[Extracted records Boundary: Start]

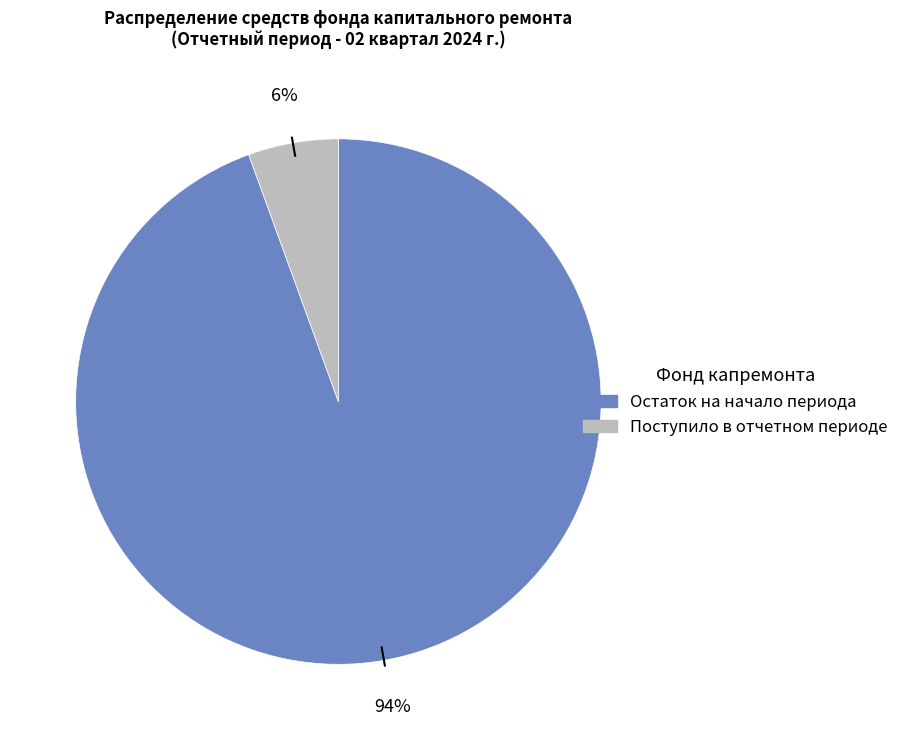

To the nearest percent, what is the average slice percentage?

50%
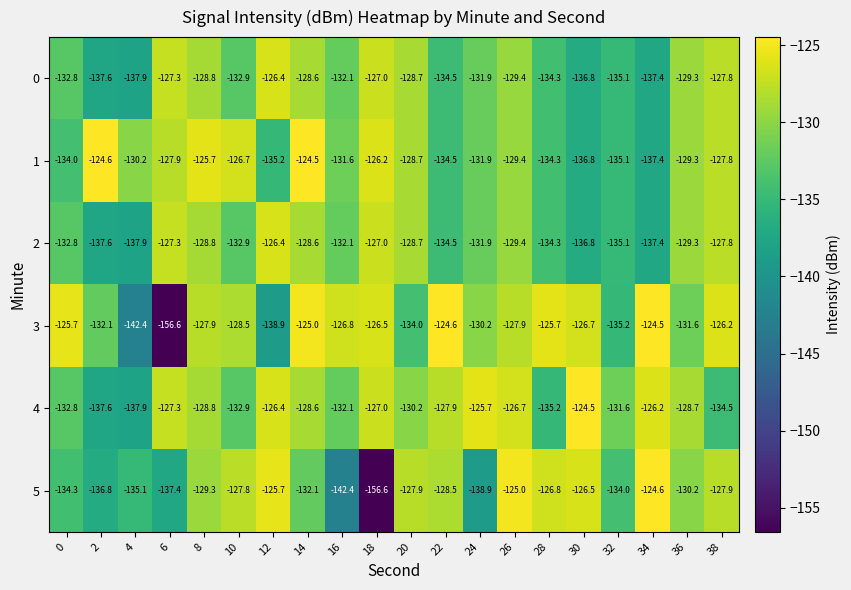

What is the difference between the 5 values at 4 and 30?

8.6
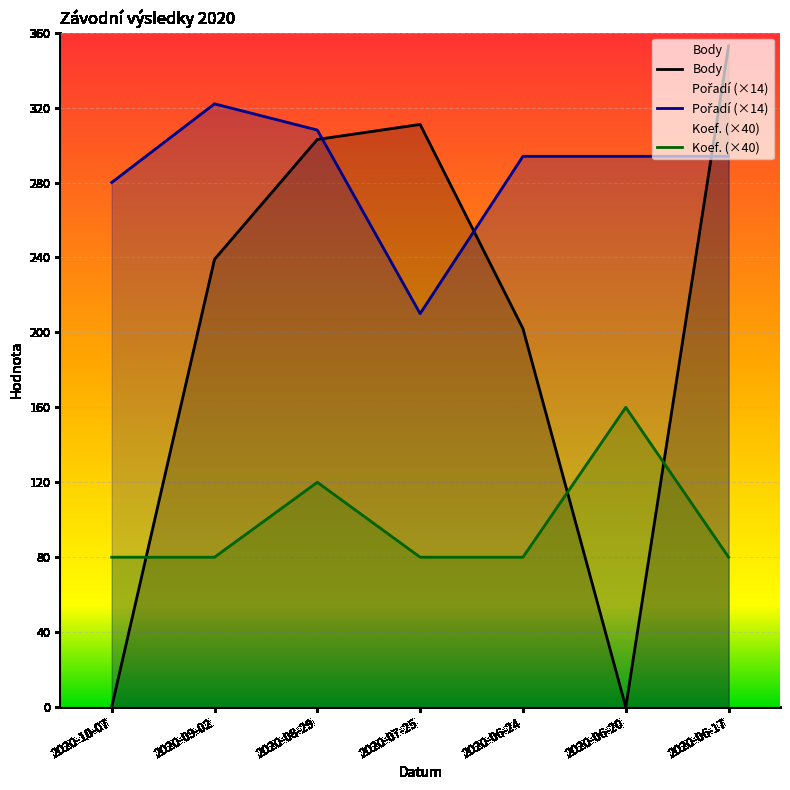

Does the chart display data point markers on the line(s)?

No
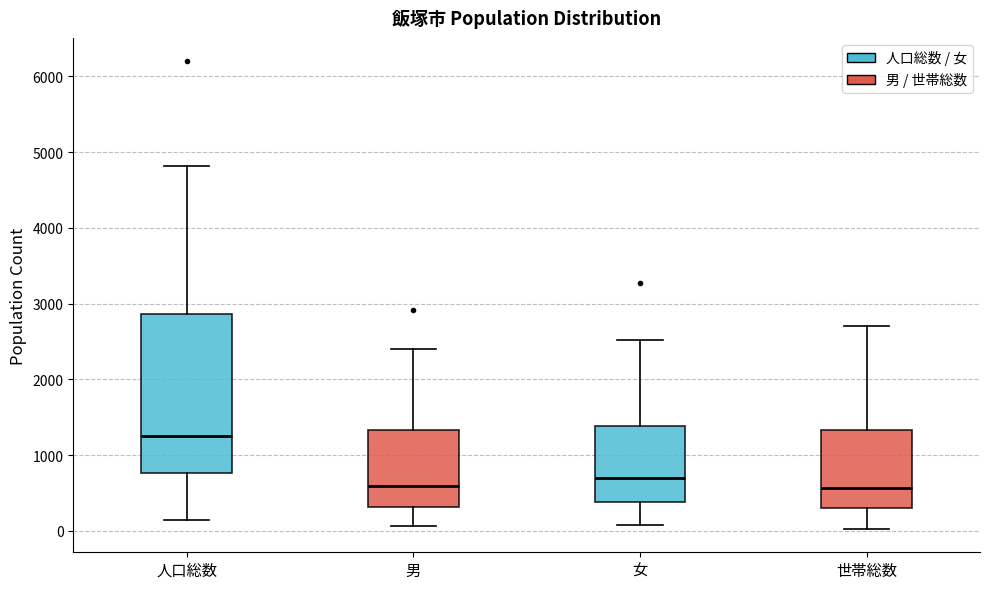

Reading left to right, read every box against the y-axis: the position of its median line, the range the box covers, and the ends of its whiskers. The values are not printed on the chart, so give them approximately, as read against the axis.

人口総数: median 1300, box 800 to 2900, whiskers 100 to 4800
男: median 600, box 300 to 1300, whiskers 100 to 2400
女: median 700, box 400 to 1400, whiskers 100 to 2500
世帯総数: median 600, box 300 to 1300, whiskers 0 to 2700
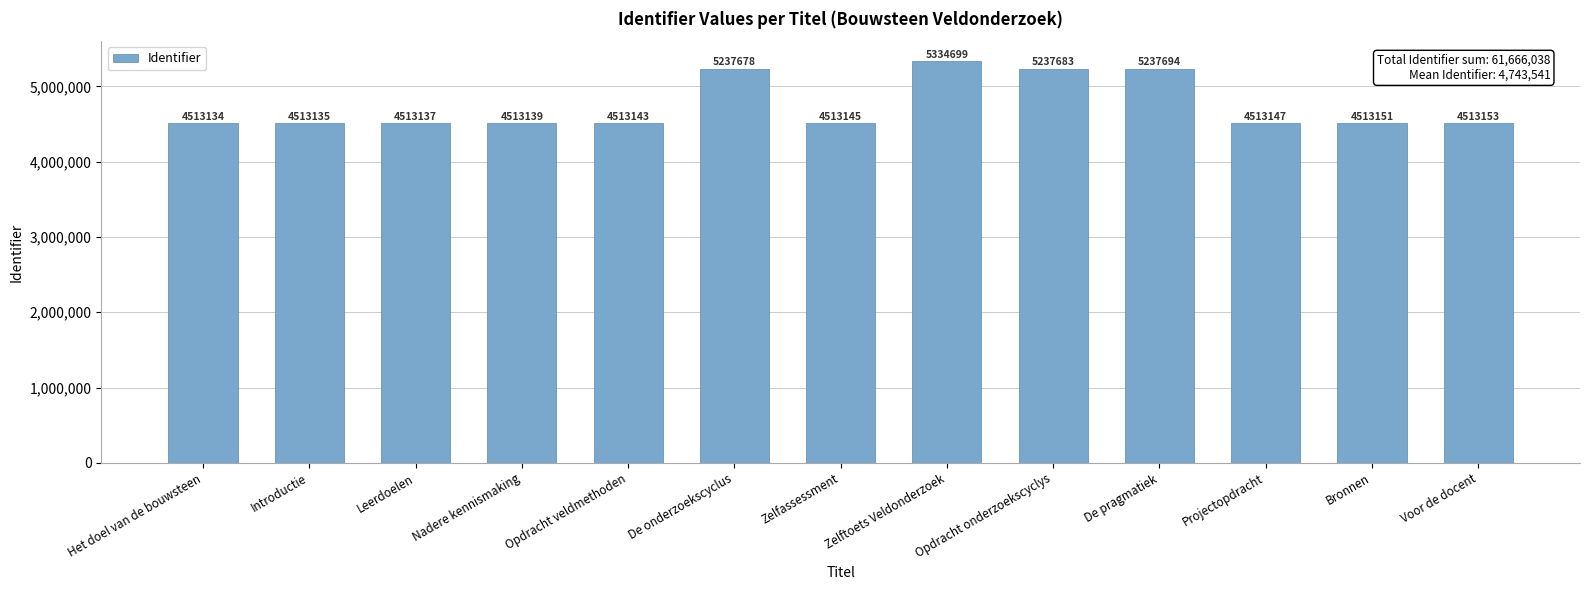

How many data points are less than 4513147?

6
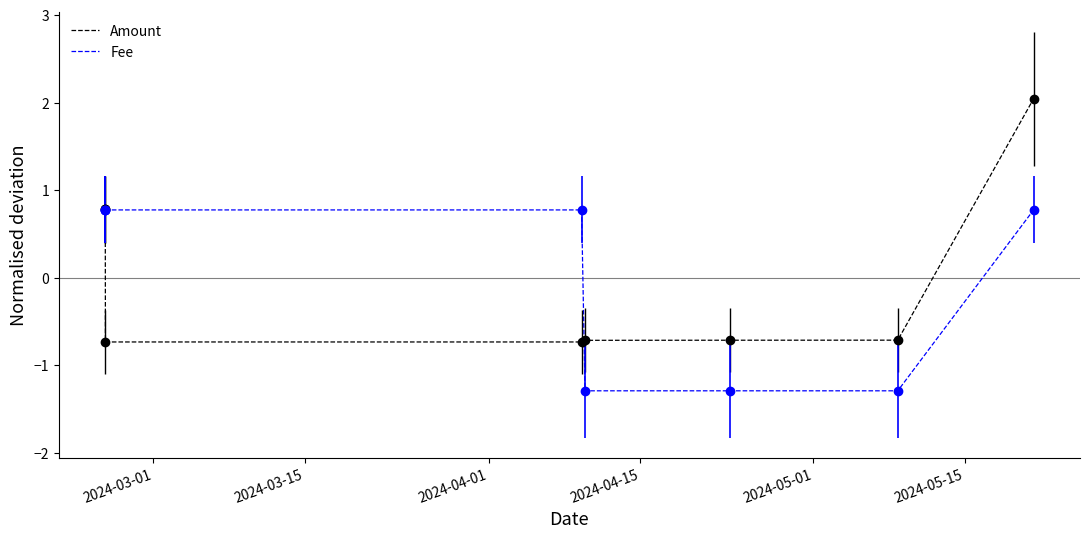

After their last crossing, which series has the higher values: Fee or Amount?

Amount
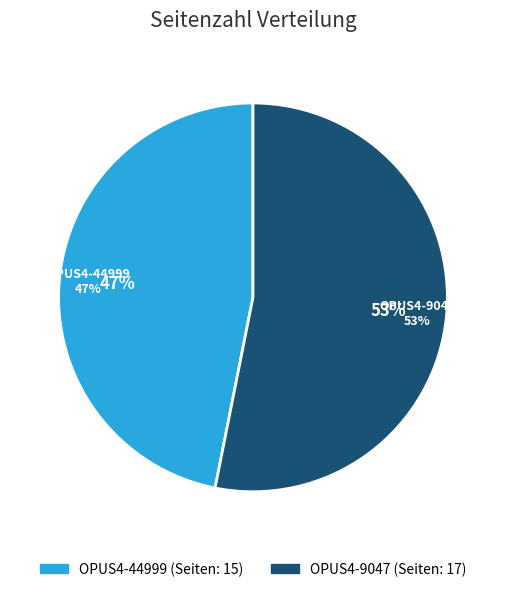

What is the change in value from OPUS4-44999 to OPUS4-9047?

+2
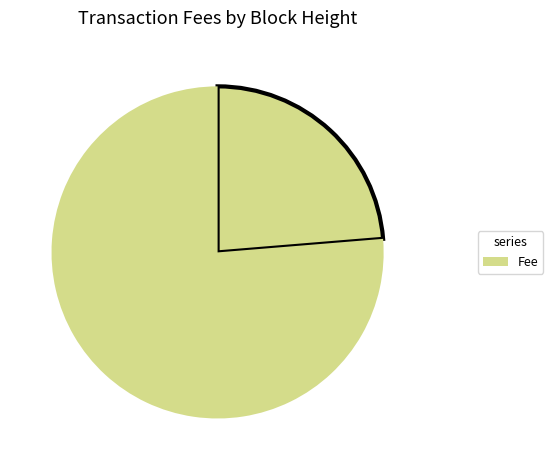

Count the number of slices in the pie.

2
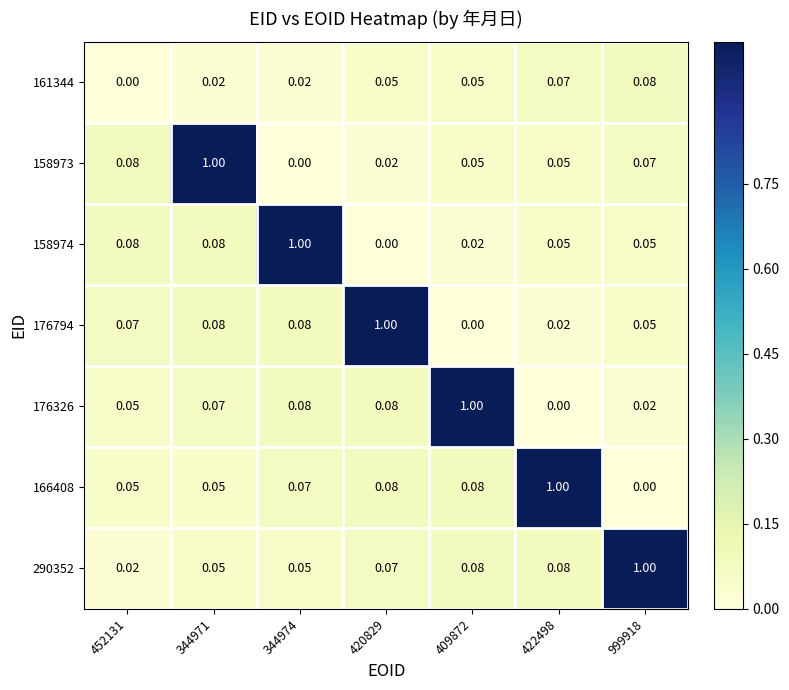

How many values in 158973 are above zero?

6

[Extracted records Boundary: End]

What this task involves:
Change every occurrence of "chart" in the items above to "graph", leaving the rest of each item as it stands. Omit the pictures from your rewritten version.

Exercise output:
To the nearest percent, what is the average slice percentage?

50%

What is the difference between the 5 values at 4 and 30?

8.6

Does the graph display data point markers on the line(s)?

No

Reading left to right, read every box against the y-axis: the position of its median line, the range the box covers, and the ends of its whiskers. The values are not printed on the graph, so give them approximately, as read against the axis.

人口総数: median 1300, box 800 to 2900, whiskers 100 to 4800
男: median 600, box 300 to 1300, whiskers 100 to 2400
女: median 700, box 400 to 1400, whiskers 100 to 2500
世帯総数: median 600, box 300 to 1300, whiskers 0 to 2700

How many data points are less than 4513147?

6

After their last crossing, which series has the higher values: Fee or Amount?

Amount

What is the change in value from OPUS4-44999 to OPUS4-9047?

+2

Count the number of slices in the pie.

2

How many values in 158973 are above zero?

6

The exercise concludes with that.